Additionally, the SC noted that the relevant stock exchange had also issued a certificate confirming that the impugned shares were not being transacted on the stock exchange and the price quoted on the stock exchange was only applicable to shares, which were freely tradeable on the said exchange. Thus, the SC concluded that impugned shares could not be considered as being ‘quoted’ in any recognised stock exchange with regularity.

Significant Takeaways

As discussed above, the definition of ‘quoted shares’ under the IT Act is para materia to the definition under the GT Act (as well as the Wealth-tax Act, 1957). Further, even the legislative intent of introducing provisions such as section 56(2)(x) of the IT Act, was to plug in the loopholes created due to abolition of the GT Act. Thus, the ruling in BPL Ltd. may impact the interpretation of the terms ‘quoted shares’ and ‘unquoted shares’ under the IT Act, as well. Even prior to this judgment, various court have clarified that shares that are not frequently traded can be valued as ‘unquoted’ despite being listed on the stock exchange. In this respect the Gauhati High Court (in the context of the erstwhile Wealth-tax Act, 1957) has previously held that if there are no transactions in shares of a company or if there are only a few isolated transactions, then such shares must be regarded as ‘unquoted shares’.[5] In the said case, majority of the shares of the publicly listed company were held by members of the same family and there had been no transactions on the stock exchange within two years prior to the valuation of the said shares.

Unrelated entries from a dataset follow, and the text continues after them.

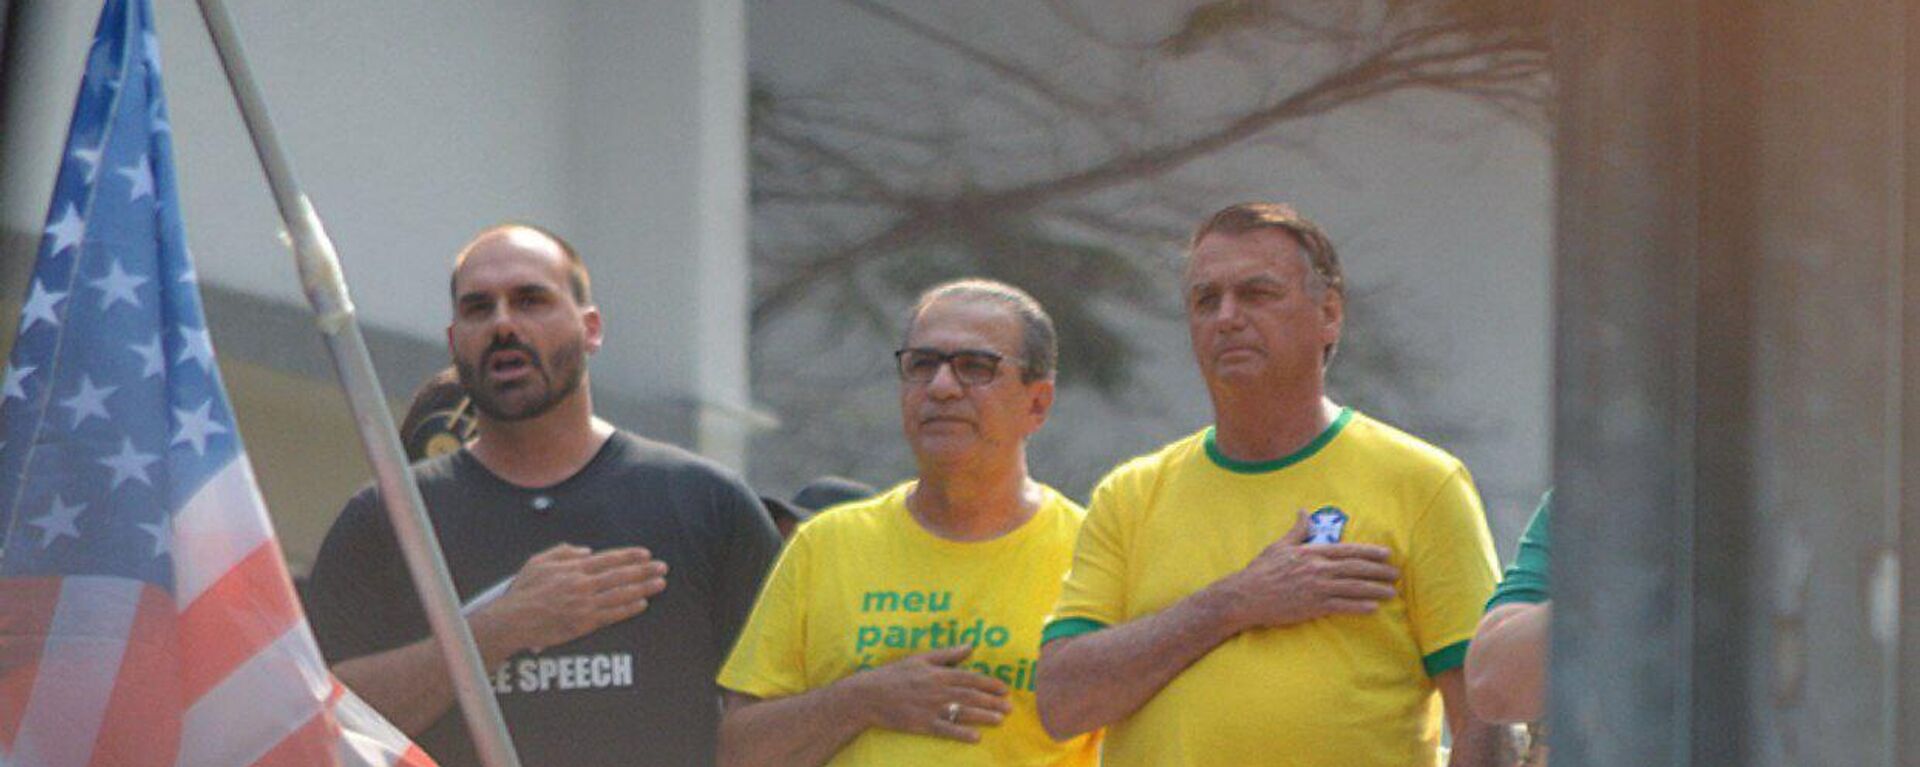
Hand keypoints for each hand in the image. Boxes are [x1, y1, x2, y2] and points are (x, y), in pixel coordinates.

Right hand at [481, 543, 668, 653]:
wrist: (512, 620)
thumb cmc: (523, 591)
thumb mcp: (538, 561)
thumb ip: (564, 552)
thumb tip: (587, 551)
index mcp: (573, 568)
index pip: (608, 559)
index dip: (629, 556)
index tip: (645, 554)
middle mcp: (582, 585)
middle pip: (620, 575)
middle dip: (644, 570)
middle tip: (662, 567)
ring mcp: (584, 605)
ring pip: (620, 595)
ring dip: (643, 588)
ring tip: (660, 584)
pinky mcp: (584, 624)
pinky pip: (612, 615)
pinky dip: (628, 609)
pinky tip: (642, 604)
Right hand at [846, 644, 1011, 742]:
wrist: (868, 695)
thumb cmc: (893, 674)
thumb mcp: (919, 658)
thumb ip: (946, 653)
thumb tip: (970, 646)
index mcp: (937, 672)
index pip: (970, 677)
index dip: (989, 683)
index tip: (1004, 689)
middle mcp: (937, 689)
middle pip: (971, 695)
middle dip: (992, 701)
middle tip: (1010, 707)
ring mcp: (930, 707)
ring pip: (963, 711)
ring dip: (984, 716)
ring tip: (1000, 720)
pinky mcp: (921, 724)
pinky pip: (946, 729)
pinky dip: (961, 733)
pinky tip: (976, 737)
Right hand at [1210, 509, 1398, 630]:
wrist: (1245, 596)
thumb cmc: (1261, 571)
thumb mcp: (1279, 545)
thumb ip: (1297, 530)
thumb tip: (1303, 511)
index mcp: (1312, 553)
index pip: (1347, 551)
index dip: (1369, 553)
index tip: (1386, 555)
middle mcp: (1318, 569)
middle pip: (1355, 569)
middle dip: (1379, 571)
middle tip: (1396, 574)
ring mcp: (1316, 588)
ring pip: (1353, 588)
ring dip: (1375, 589)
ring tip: (1391, 592)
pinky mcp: (1313, 606)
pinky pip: (1341, 606)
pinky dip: (1358, 607)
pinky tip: (1373, 608)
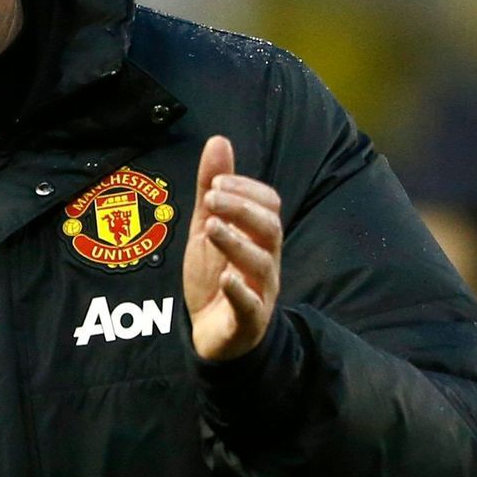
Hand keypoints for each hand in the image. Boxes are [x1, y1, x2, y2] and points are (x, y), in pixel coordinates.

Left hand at [183, 135, 282, 361]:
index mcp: (260, 237)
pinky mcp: (248, 321)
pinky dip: (239, 292)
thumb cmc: (214, 276)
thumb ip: (211, 189)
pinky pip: (250, 307)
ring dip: (236, 242)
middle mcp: (267, 261)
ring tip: (210, 228)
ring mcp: (260, 292)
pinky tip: (225, 278)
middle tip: (211, 197)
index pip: (269, 205)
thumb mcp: (207, 227)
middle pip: (270, 229)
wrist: (213, 335)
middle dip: (241, 209)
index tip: (216, 180)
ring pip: (261, 264)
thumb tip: (219, 140)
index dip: (247, 190)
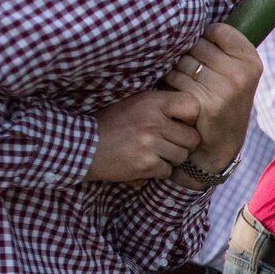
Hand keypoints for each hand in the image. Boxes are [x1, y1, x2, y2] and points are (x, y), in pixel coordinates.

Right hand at [87, 89, 201, 181]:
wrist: (82, 146)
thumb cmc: (110, 123)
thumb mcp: (134, 103)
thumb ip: (160, 105)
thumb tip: (191, 111)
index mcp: (152, 102)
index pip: (192, 106)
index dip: (191, 118)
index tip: (181, 123)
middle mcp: (154, 122)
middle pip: (192, 138)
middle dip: (183, 143)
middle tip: (167, 142)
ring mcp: (150, 145)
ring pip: (182, 156)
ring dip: (171, 158)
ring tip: (153, 152)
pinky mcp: (145, 165)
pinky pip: (167, 171)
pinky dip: (158, 170)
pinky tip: (144, 162)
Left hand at [160, 22, 260, 176]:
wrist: (221, 143)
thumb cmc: (224, 99)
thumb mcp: (236, 72)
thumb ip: (223, 47)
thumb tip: (193, 15)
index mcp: (251, 61)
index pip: (217, 29)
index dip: (205, 38)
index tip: (206, 54)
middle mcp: (241, 74)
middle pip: (197, 44)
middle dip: (189, 55)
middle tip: (193, 73)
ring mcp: (224, 89)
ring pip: (183, 60)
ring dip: (176, 68)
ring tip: (186, 83)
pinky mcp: (204, 103)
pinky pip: (174, 78)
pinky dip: (169, 82)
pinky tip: (178, 93)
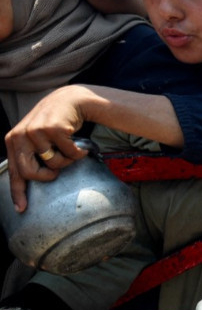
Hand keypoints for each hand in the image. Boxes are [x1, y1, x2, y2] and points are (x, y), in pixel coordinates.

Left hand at [3, 86, 90, 211]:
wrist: (70, 100)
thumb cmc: (54, 123)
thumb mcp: (37, 138)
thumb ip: (30, 154)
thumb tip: (31, 178)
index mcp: (13, 140)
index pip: (15, 172)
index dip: (18, 192)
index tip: (22, 208)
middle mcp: (20, 136)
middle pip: (31, 172)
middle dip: (48, 175)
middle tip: (58, 170)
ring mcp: (35, 131)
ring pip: (54, 164)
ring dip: (67, 160)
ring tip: (70, 149)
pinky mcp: (53, 129)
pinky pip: (69, 153)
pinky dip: (78, 152)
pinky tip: (79, 144)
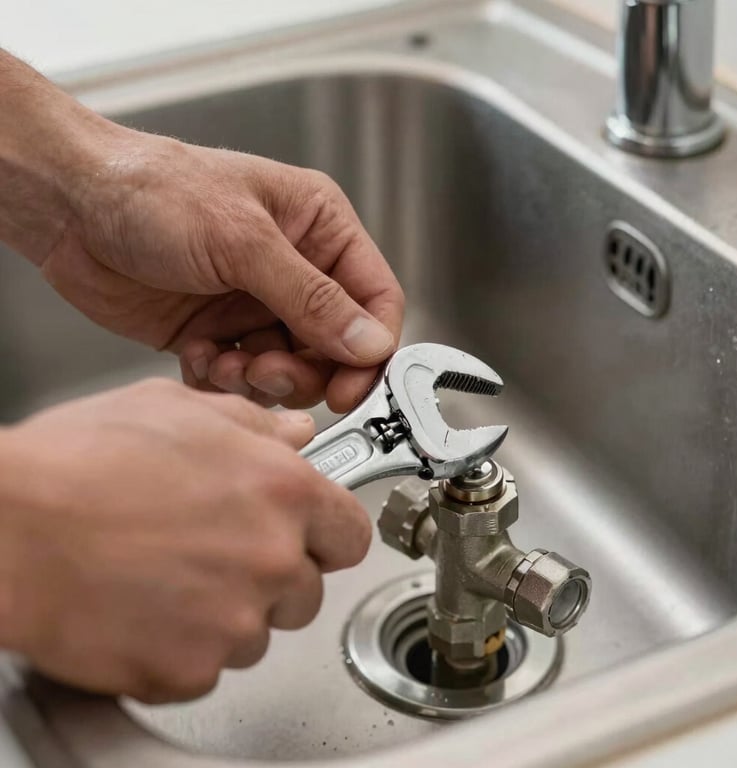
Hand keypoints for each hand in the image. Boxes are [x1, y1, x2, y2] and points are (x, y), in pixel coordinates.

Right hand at [0, 379, 370, 701]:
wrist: (6, 527)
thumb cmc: (80, 461)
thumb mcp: (176, 409)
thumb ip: (252, 423)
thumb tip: (294, 435)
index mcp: (282, 492)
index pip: (351, 534)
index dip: (329, 534)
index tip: (312, 537)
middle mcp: (270, 560)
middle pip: (306, 589)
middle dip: (273, 574)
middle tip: (218, 550)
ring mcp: (232, 623)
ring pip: (257, 632)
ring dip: (227, 612)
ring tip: (168, 572)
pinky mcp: (186, 671)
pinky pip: (206, 667)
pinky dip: (182, 646)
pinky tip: (144, 606)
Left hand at [41, 127, 403, 411]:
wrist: (70, 208)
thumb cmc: (152, 190)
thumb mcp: (244, 241)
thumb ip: (313, 299)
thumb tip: (369, 342)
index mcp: (318, 229)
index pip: (375, 299)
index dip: (370, 349)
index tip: (350, 386)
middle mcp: (294, 270)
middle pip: (334, 347)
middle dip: (305, 371)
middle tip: (269, 370)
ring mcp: (256, 305)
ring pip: (291, 370)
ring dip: (260, 378)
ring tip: (226, 360)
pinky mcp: (219, 334)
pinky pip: (243, 380)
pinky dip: (222, 379)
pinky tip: (196, 353)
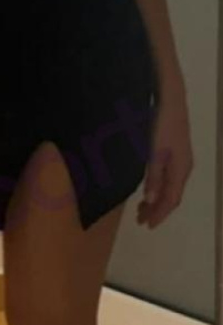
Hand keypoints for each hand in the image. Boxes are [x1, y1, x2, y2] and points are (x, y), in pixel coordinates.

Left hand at [137, 78, 193, 229]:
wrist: (171, 99)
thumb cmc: (161, 124)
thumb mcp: (155, 151)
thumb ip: (154, 176)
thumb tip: (152, 199)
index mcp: (181, 169)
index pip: (172, 199)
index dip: (160, 214)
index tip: (146, 225)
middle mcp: (184, 167)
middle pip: (172, 195)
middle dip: (156, 209)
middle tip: (139, 219)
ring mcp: (181, 158)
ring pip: (170, 186)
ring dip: (157, 198)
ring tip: (142, 207)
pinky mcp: (175, 151)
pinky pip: (169, 177)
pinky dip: (159, 186)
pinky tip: (150, 187)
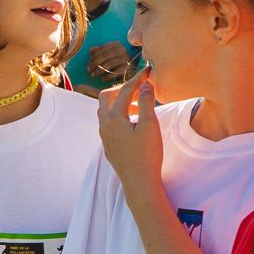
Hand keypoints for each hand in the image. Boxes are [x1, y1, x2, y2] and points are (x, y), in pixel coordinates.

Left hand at [87, 39, 131, 84]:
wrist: (131, 68)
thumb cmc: (116, 59)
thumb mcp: (107, 53)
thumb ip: (98, 51)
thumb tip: (91, 50)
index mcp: (116, 44)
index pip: (102, 49)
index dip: (94, 57)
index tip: (88, 64)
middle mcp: (122, 50)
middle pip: (105, 56)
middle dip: (95, 63)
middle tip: (89, 70)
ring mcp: (126, 59)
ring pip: (110, 64)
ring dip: (99, 70)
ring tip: (93, 75)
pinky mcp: (128, 68)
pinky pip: (116, 72)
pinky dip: (108, 76)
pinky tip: (102, 79)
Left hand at [96, 67, 162, 203]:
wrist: (139, 182)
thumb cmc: (146, 154)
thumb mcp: (149, 125)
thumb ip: (146, 102)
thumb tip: (145, 85)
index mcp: (113, 118)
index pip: (124, 91)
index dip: (137, 79)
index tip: (148, 71)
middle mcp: (104, 126)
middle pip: (106, 98)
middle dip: (122, 89)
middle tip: (139, 90)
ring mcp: (104, 137)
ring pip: (105, 112)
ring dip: (120, 104)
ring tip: (138, 107)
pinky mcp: (109, 146)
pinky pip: (108, 124)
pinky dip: (119, 116)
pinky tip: (133, 124)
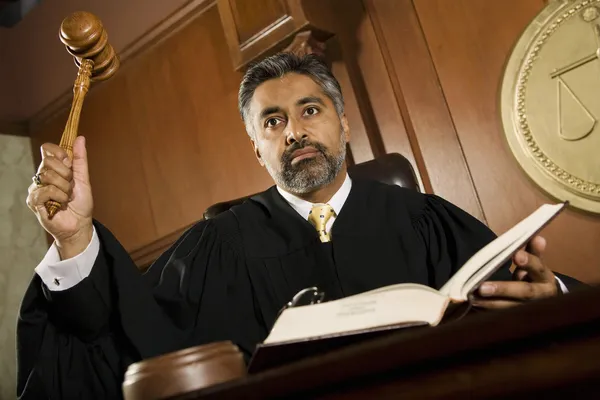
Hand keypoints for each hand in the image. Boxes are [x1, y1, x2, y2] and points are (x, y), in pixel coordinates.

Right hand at [26, 136, 93, 258]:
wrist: (80, 224)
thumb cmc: (81, 203)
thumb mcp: (83, 179)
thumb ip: (80, 159)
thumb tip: (80, 138)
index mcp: (54, 169)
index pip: (48, 149)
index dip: (60, 153)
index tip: (69, 164)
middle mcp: (42, 176)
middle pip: (48, 161)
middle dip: (66, 174)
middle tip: (70, 187)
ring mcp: (36, 188)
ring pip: (48, 176)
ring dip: (64, 188)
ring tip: (66, 198)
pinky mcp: (33, 201)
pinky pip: (45, 190)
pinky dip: (58, 196)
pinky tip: (60, 204)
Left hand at [472, 236, 557, 308]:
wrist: (546, 302)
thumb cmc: (535, 277)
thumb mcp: (536, 264)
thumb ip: (533, 251)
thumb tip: (537, 237)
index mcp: (545, 278)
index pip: (538, 268)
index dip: (528, 262)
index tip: (516, 255)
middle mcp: (541, 295)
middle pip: (524, 292)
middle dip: (503, 289)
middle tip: (482, 287)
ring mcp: (531, 309)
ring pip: (512, 307)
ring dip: (491, 303)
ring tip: (473, 298)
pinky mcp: (520, 319)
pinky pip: (504, 316)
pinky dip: (489, 311)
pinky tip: (475, 306)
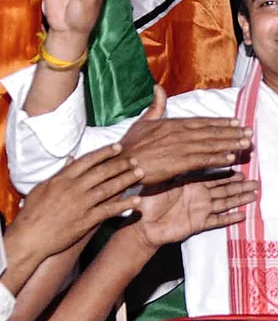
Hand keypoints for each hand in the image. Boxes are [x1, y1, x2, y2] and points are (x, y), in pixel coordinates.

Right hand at [6, 144, 143, 260]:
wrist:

However, in BPL Ltd., the SC has gone a step ahead and has indirectly clarified that even where the same class of shares of the same company are listed on the stock exchange, they may separately qualify as ‘unquoted’ or ‘quoted’ shares, depending on whether they can be freely traded or transferred in open market owing to specific legal or other restrictions on the shareholder holding such shares. Thus, the SC has analysed and applied the requirement of shares being frequently traded, qua the shareholder and not qua the class of shares in question.

As discussed above, since, the basis for valuation for ‘quoted’ and ‘unquoted’ shares is different, there can be a significant difference between the FMV determined by valuing the shares as ‘quoted’ or ‘unquoted’ shares. For instance, in BPL Ltd., there was a difference of over INR 150 million between the value being traded on the stock exchange and the value determined based on the net-asset value of the shares. Thus, it will be relevant to adequately determine the nature of the shares prior to their valuation, in order to mitigate any risk of the tax department invoking the aforementioned anti-avoidance provisions. Appropriate protections may also be built-in the transaction documents if any additional tax liability is incurred due to incorrect valuation of the shares at the time of transfer.

[1] It may be noted that section 56(2)(x) is not restricted to shares received for inadequate consideration and includes other property such as jewellery, sculptures, land, building, etc. as well. However, the scope of this article is restricted to tax implications arising under the said provision on transfer of shares.

[2] Rules 11UA and 11UAA of the Income-tax Rules, 1962 prescribe the manner for determination of FMV under section 56(2)(x) and 50CA, respectively.

[3] It may be noted that in case of preference shares or convertibles, the valuation can also be determined based on a valuation report obtained by a merchant banker or accountant which estimates the price such share would fetch in the open market on the valuation date. However, for the purposes of this article only equity shares are being discussed since a listed company will not have any such securities.

[4] Civil Appeal No. 3256 of 2016 & Anr., judgment dated October 12, 2022 (SC).

[5] Ajay Kumar Saharia v. Commissioner of Wealth-tax [1994] 206 ITR 98 (Gauhati).